Воспоминания легко всплывают в моём усталом мозгу и обретают плоть и вкус и запах истории, которую я рассказываю беззвучно, так, чтобы кроме меня её никто не слышал:
– Понимаешь, Робик, твоя любимая бабушка была большой стервой. Сначала она разрушила жизнь дяди Дика и тёти Линды. Потом она разрушила мою жизнь. Почему? Я уже тебе объяснил: потому что была стервой. Из-за неё закрылась компания, и десятки людей остались без работы, в том числе я. Потом я чуть не попал в тюрьму, правда она к этому не имела отношения. Она даже пыталась мне помочь, но из этого ничего не вышло. Впрочем, вышло, и довольно много: я получил возможность вместе с дядей Диком открыть свою компанию. С годами эта компанию окрепла, выросла, и мы с дядей Диком разбогатели. Что же касается бабушки, то я её ненавидел всей душой. Она меня — тоже. Наша взаимная ненависть разрослась, словно какой-то ядовитый волдырь, раздулась до предела, и когда это волдырь лопнул от ненависти, выяснилось, что мы любим друг друга. И она стала мне казаться красивой и умной, а я ей стал казаться умным и красивым. Да, Робик, это было, как в сказке, хотя в сказках так не бывает. В реальной жизни так тоже не бывает. Но вот, представь себе, это произошло. И мы поженились. Это было так давно, что теперь уже никто не поверит, что это было на самом деле….

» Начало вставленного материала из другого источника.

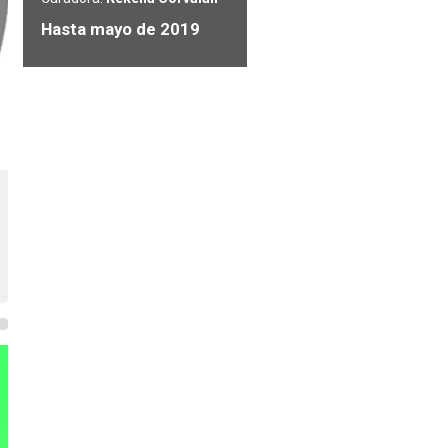
Hasta mayo de 2019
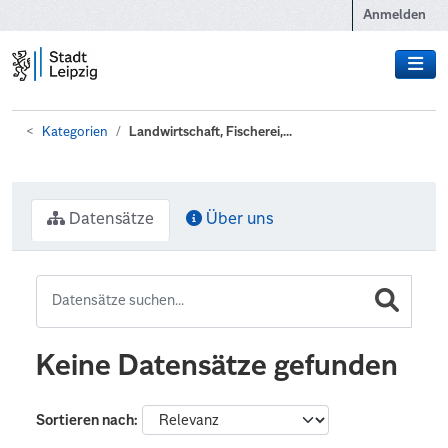
Zum Hauptinhalt wechseln
Anmelden
Kategorien
Landwirtschaft, Fischerei,...
Datensätze
Über uns
Keine Datensätze gefunden
Sortieren nach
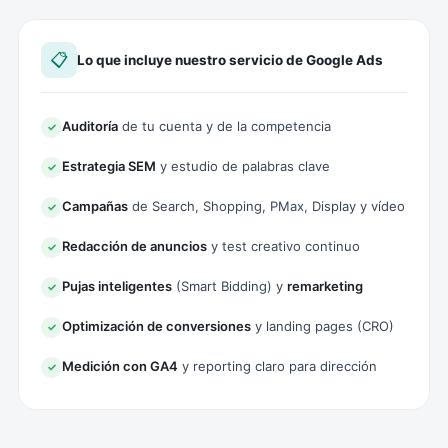
📋
Lo que incluye nuestro servicio de Google Ads
Auditoría
de tu cuenta y de la competencia
✓
Estrategia SEM
y estudio de palabras clave
✓
Campañas
de Search, Shopping, PMax, Display y vídeo
✓
Redacción de anuncios
y test creativo continuo
✓
Pujas inteligentes
(Smart Bidding) y
remarketing
✓
Optimización de conversiones
y landing pages (CRO)
✓
Medición con GA4
y reporting claro para dirección
✓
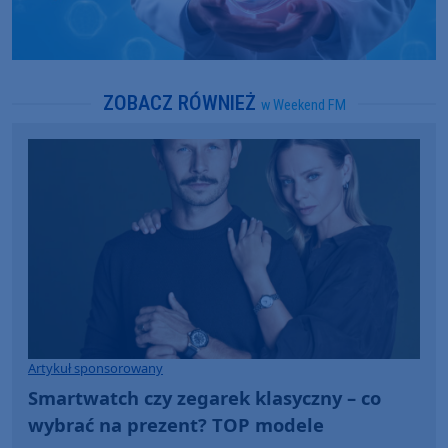
ZOBACZ RÓWNIEŻ
w Weekend FM
Artykuł sponsorowany
Smartwatch czy zegarek klasyczny – co
wybrać na prezent? TOP modele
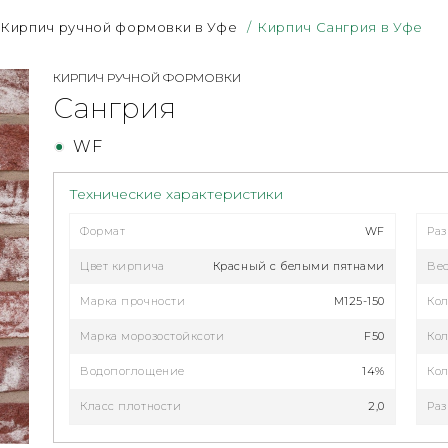
Кирпич ручной формовки в Уфе
/
Кирпич Сангрия в Уфе
КИРПИЧ РУЧНОЙ ФОРМОВКИ
Сангрия
WF
Технические характеристики
Формат
WF
Ра
Цвет кирпича
Красный с белыми пятнами
Ве
Марка прочности
M125-150
Кол
Марка морозостойксоти
F50
Кол
Водопоглощение
14%
Кол
Класс плотности
2,0
Раз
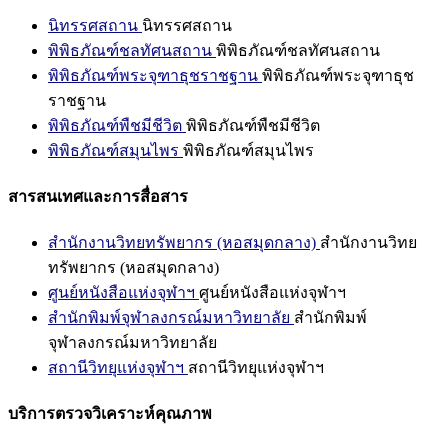
นิทรรศสถาน
นิทรรศสถาน
พิพิธภัณฑ์ชลทัศนสถาน
พิพิธภัณฑ์ชลทัศนสถาน
พิพิธภัณฑ์พระจุฑาธุชราชฐาน
พิพิธภัณฑ์พระจุฑาธุช
ราชฐาน
พิพิธภัณฑ์พืชมีชีวิต
พิพิธภัณฑ์พืชมีชีวิต
พิพิธภัณฑ์สมุนไพร
พิพิธภัณฑ์สมุนไพร
สารสนเทศและการสื่อสาร
สำนักงานวิทยทรัพยากร (หอสมุดกลาง)
สำนักงานวิทย
ทรัพยากร (หอสมุดกลาง)
ศูนย์หนังสือแห่งจุฬาฯ
ศูนย์หนังสือแห่งจุฬาฯ
สำนักพิมพ์จุฬาลงกรณ์มหาวิทยาลัย
สำนักพิมพ์
จุฬาลงกรณ์มหาวิทยาลัย
สถานีวิทยุแห่งจุฬาฯ
สถานีวิทยุแห่งจุฬาฯ
บริการตรวจวิเคราะห์คุณภาพ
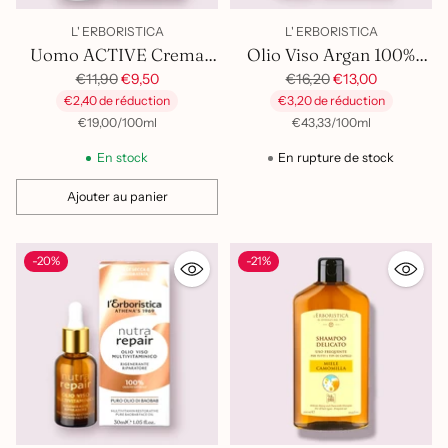
L' ERBORISTICA
L' ERBORISTICA
Uomo ACTIVE Crema
Olio Viso Argan 100%
Prix
VIso
Prix
Biologico
€11,90
€9,50
€16,20
€13,00
habituel
habituel
€2,40 de réduction
€3,20 de réduction
par
Prix
par
Prix
€19,00
/
100ml
€43,33
/
100ml
unitaire
unitaire
En stock
En rupture de stock
Ajouter au panier
Quantité
-20%
-21%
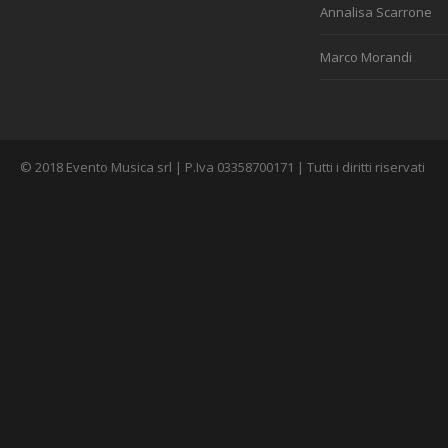
Annalisa Scarrone
Marco Morandi
© 2018 Evento Musica srl | P.Iva 03358700171 | Tutti i diritti riservati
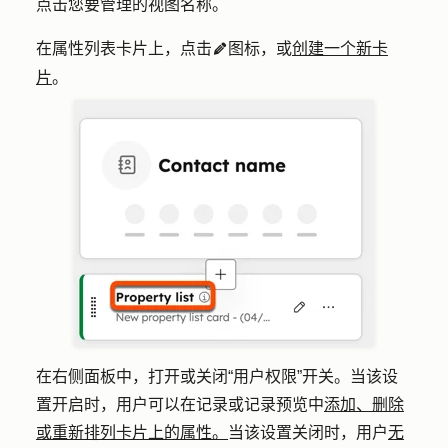
点击您要管理的视图
名称
。
在属性列表卡片上，点击
图标
，或
创建一个新卡
edit
片
。
在右侧面板中，打开或关闭
“用户权限”
开关。当该设
置开启时，用户可以在记录或记录预览中
添加、删除
或重新排列卡片上的属性。
当该设置关闭时，用户
无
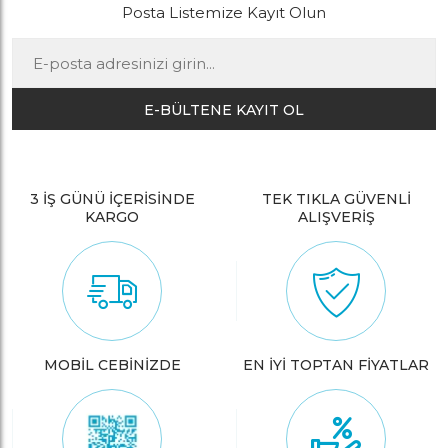
Posta Listemize Kayıt Olun
E-BÜLTENE KAYIT OL
3 İŞ GÜNÜ İÇERİSİNDE
TEK TIKLA GÜVENLİ
KARGO
ALIŞVERİŞ
MOBİL CEBİNİZDE
EN İYİ TOPTAN FİYATLAR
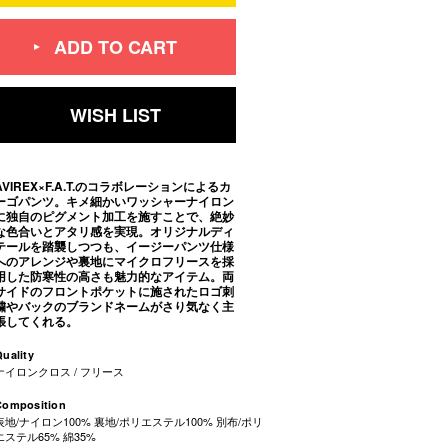
ADD TO CART
WISH LIST
AVIREX×F.A.T.のコラボレーションによるカ
ーゴパンツ。キメ細かいワッシャーナイロン
に独自のピグメント加工を施すことで、絶妙
な色合いとアタリ感を実現。オリジナルディ
テールを踏襲しつつも、イージーパンツ仕様
へのアレンジや裏地にマイクロフリースを採
用した防寒性の高さも魅力的なアイテム。両
サイドのフロントポケットに施されたロゴ刺
繍やバックのブランドネームがさり気なく主
張してくれる。
uality
ナイロンクロス / フリース
Composition
表地/ナイロン100% 裏地/ポリエステル100% 別布/ポリ
エステル65% 綿35%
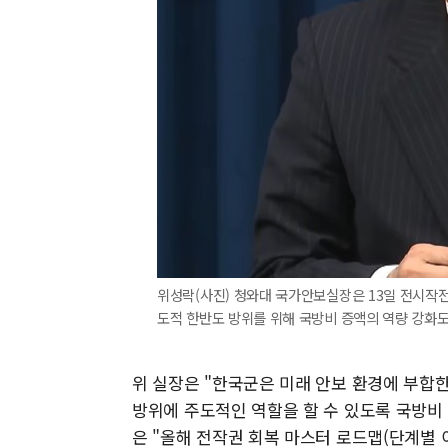
위성락(사진) 청와대 국가안보실장은 13일 전시작전
도적 한반도 방위를 위해 국방비 증액의 역량 강화도 
위 실장은 "한국군은 미래 안보 환경에 부합
방위에 주도적인 역할을 할 수 있도록 국방비 
은 "올해 전작권 회복 마스터 로드맵(단계별 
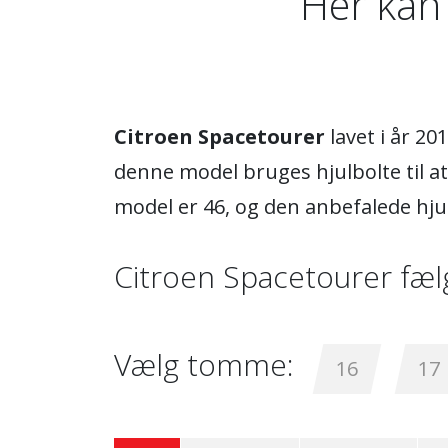
Her kan
Citroen Spacetourer
lavet i år 2
denne model bruges hjulbolte til at
model er 46, og den anbefalede hju
Citroen Spacetourer fæl
Vælg tomme:
16
17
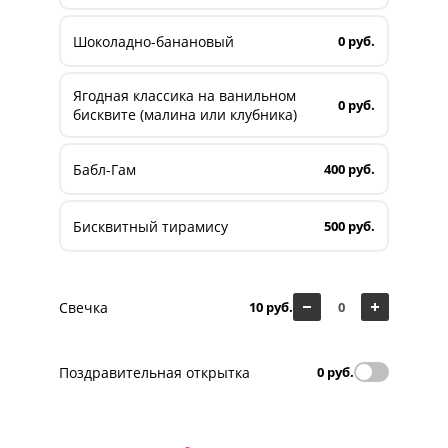
Шоколадно-банановый
0 руб.
Ягодная классика на ванильном
0 руб.
бисквите (малина или клубника)
Бабл-Гам
400 руб.
Бисквитный тирамису
500 руб.
Свечка
10 руб.
Поздравительная открытка
0 руб.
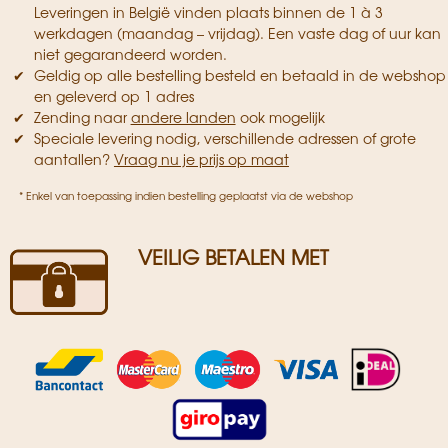
Leveringen in België vinden plaats binnen de 1 à 3
werkdagen (maandag – vrijdag). Een vaste dag of uur kan
niet gegarandeerd worden.
Geldig op alle bestelling besteld en betaald in de webshop
en geleverd op 1 adres
Zending naar
andere landen
ook mogelijk
Speciale levering nodig, verschillende adressen of grote
aantallen?
Vraag nu je prijs op maat
* Enkel van toepassing indien bestelling geplaatst via de webshop
VEILIG BETALEN MET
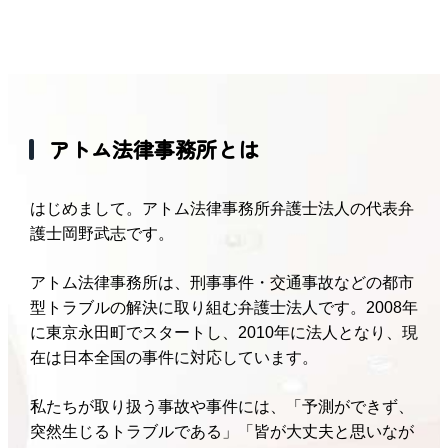
アトム法律事務所とは
はじめまして。アトム法律事務所弁護士法人の代表弁
護士岡野武志です。
アトム法律事務所は、刑事事件・交通事故などの都市
型トラブルの解決に取り組む弁護士法人です。2008年
に東京永田町でスタートし、2010年に法人となり、現
在は日本全国の事件に対応しています。
私たちが取り扱う事故や事件には、「予測ができず、
突然生じるトラブルである」「皆が大丈夫と思いなが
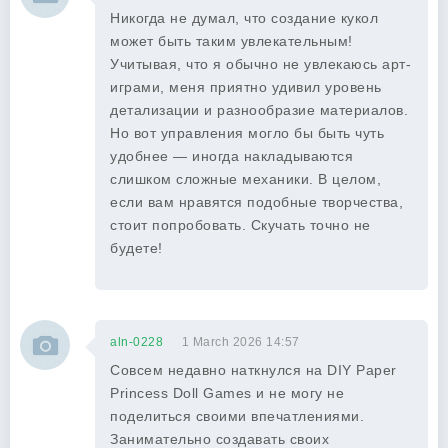
Никогда не думал, что создание кукол
может быть таким увлекательным!
Учитывая, что я обычно не увлекаюсь арт-
играми, меня приятно удивил уровень
детализации и разнообразие материалов.
Но вот управления могло бы быть чуть
удобнее — иногда накладываются
слишком сложные механики. В целом,
если вам нравятся подобные творчества,
стоит попробовать. Скучать точно не
будете!
aln-0228
1 March 2026 14:57
Совсем недавно наткнулся на DIY Paper
Princess Doll Games и не могу не
поделиться своими впечатлениями.
Занимательно создавать своих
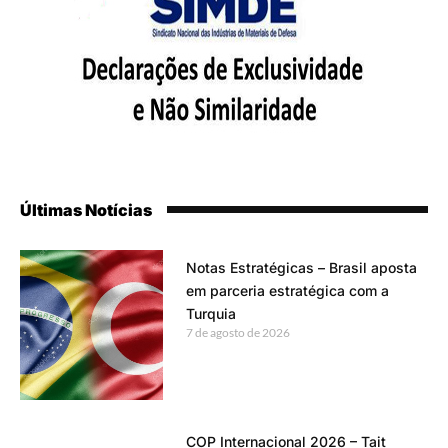
Últimas Notícias
Notas Estratégicas – Brasil aposta
em parceria estratégica com a
Turquia
7 de agosto de 2026
COP Internacional 2026 – Tait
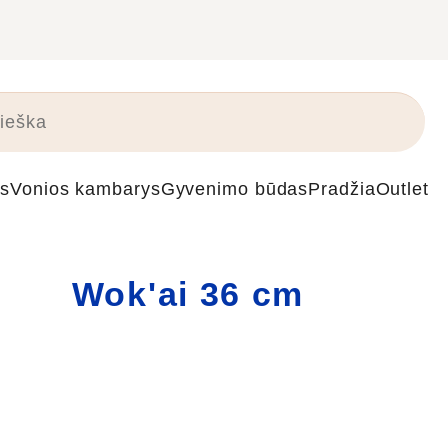
s
Vonios kambarys
Gyvenimo būdas
Pradžia
Outlet
Wok'ai 36 cm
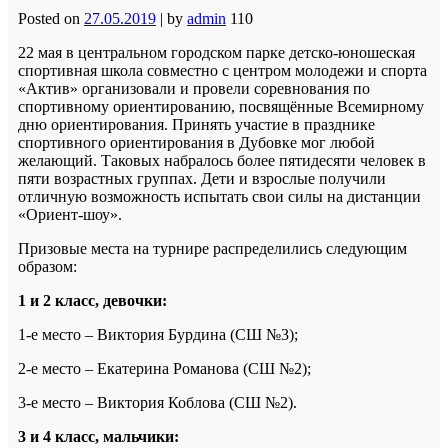
Posted on
27.05.2019
|
by
admin
110
22 мая в центральном городском парке детско-юношеская
спортивная школа совместно с центром молодежи и спорта
«Актив» организовали и провели соревнования по
спортивному ориентированию, посвящённые Всемирному
дню ориентирования.
Принять участие в празднике
спортивного ориентирования в Дубовке мог любой
желающий. Таковых набралось более пятидесяти человек в
пяти возрастных группах. Дети и взрослые получили
отличную возможность испытать свои силы на дистанции
«Ориент-шоу».
Призовые места на турнире распределились следующим
образом:
1 и 2 класс, девочки:
1-е место – Виктория Бурдина (СШ №3);
2-е место – Екатерина Романова (СШ №2);
3-е место – Виктория Коблова (СШ №2).
3 и 4 класс, мальчики:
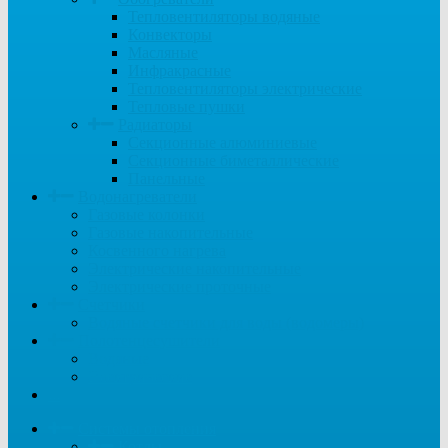
Тепловентиляторы водяные
Конвекторы
Масляные
Инфракрасные
Тепловентиляторы электрические
Тепловые пушки
Радиаторы
Секционные алюминиевые
Секционные биметаллические
Панельные
Водонагреватели
Газовые колонки
Газовые накопительные
Косвенного нагрева
Электрические накопительные
Электрические проточные
Счетчики
Водяные счетчики для воды (водомеры)
Полотенцесушители
Водяные
Электрические
...
Системы отопления
Котлы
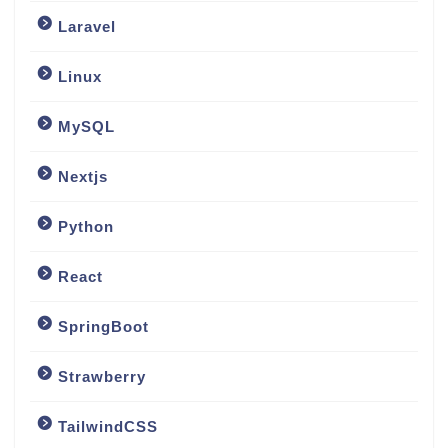
Laravel
Linux
MySQL
Nextjs
Python
React
SpringBoot
Strawberry
TailwindCSS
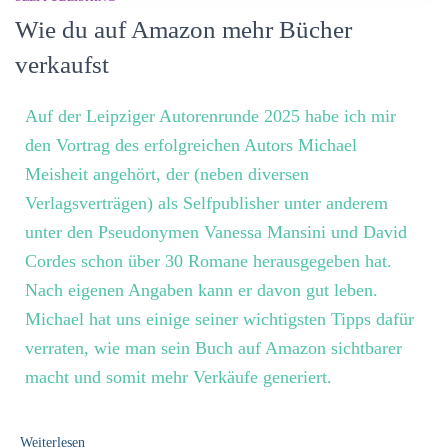
Wie du auf Amazon mehr Bücher
verkaufst
Auf der Leipziger Autorenrunde 2025 habe ich mir
den Vortrag des erfolgreichen Autors Michael
Meisheit angehört, der (neben diversen
Verlagsverträgen) als Selfpublisher unter anderem
unter den Pseudonymen Vanessa Mansini und David
Cordes schon über 30 Romane herausgegeben hat.
Nach eigenen Angaben kann er davon gut leben.
Michael hat uns einige seiner wichtigsten Tipps dafür
verraten, wie man sein Buch auf Amazon sichtbarer
macht und somit mehr Verkäufe generiert.
Weiterlesen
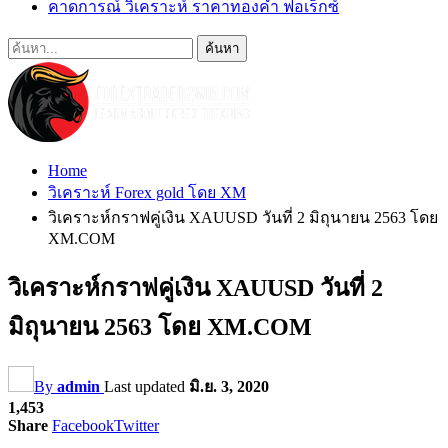
คาดการณ์ วิเคราะห์ ราคาทองคำ ฟอเร็กซ์
Home
วิเคราะห์ Forex gold โดย XM
วิเคราะห์กราฟคู่เงิน XAUUSD วันที่ 2 มิถุนายน 2563 โดย
XM.COM
วิเคราะห์กราฟคู่เงิน XAUUSD วันที่ 2
มิถุนายน 2563 โดย XM.COM
By
admin
Last updated
มิ.ย. 3, 2020
1,453
Share
Facebook
Twitter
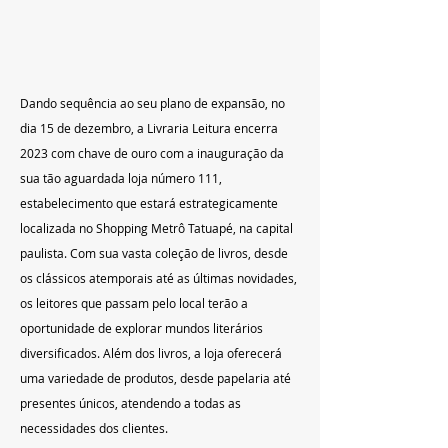
Dando sequência ao seu plano de expansão, no 
dia 15 de dezembro, a Livraria Leitura encerra 
2023 com chave de ouro com a inauguração da 
sua tão aguardada loja número 111, 
estabelecimento que estará estrategicamente 
localizada no Shopping Metrô Tatuapé, na capital 
paulista. Com sua vasta coleção de livros, desde 
os clássicos atemporais até as últimas novidades, 
os leitores que passam pelo local terão a 
oportunidade de explorar mundos literários 
diversificados. Além dos livros, a loja oferecerá 
uma variedade de produtos, desde papelaria até 
presentes únicos, atendendo a todas as 
necessidades dos clientes.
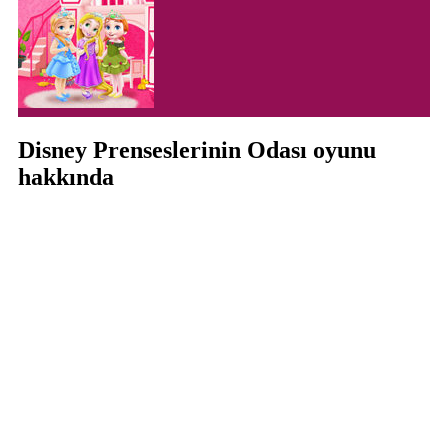
Disney Prenseslerinin Odası oyunu
hakkında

– Дедушка, – говорит мой внук, дёргая меня за рукав, – дедушка, почему ты молчишь? Дедушка, ты спишь?
– Нет, нет. Так, слегка задремал.
– Дедушка, а это правда, что у тебя до бабушки была другая жена?
– Кто тебе сказал?
– Джек. Он слышал, как бабушка Линда кому-то по телефону рассказывала. Ещё она говорила, будто бы та женщина, твоя жена, повесилась на своих колготках. Это правда?
Меня обдаёт холодом.
– Ну, конечно, – вполголоса говорит Сильвия, поджимая губы. – Линду всегда кто-то за язык тянет.
И, обращаясь к своей дочери добавляет властным тоном:
– Каролин, по-моему, твоим любознательным детям пора спать. Отправляйтесь-ка домой. Мы были рады вас видеть.
Звенят прощальные поцелуи. Наш дом затихает. Спускается ночь, и мой Париж погружается в темноту.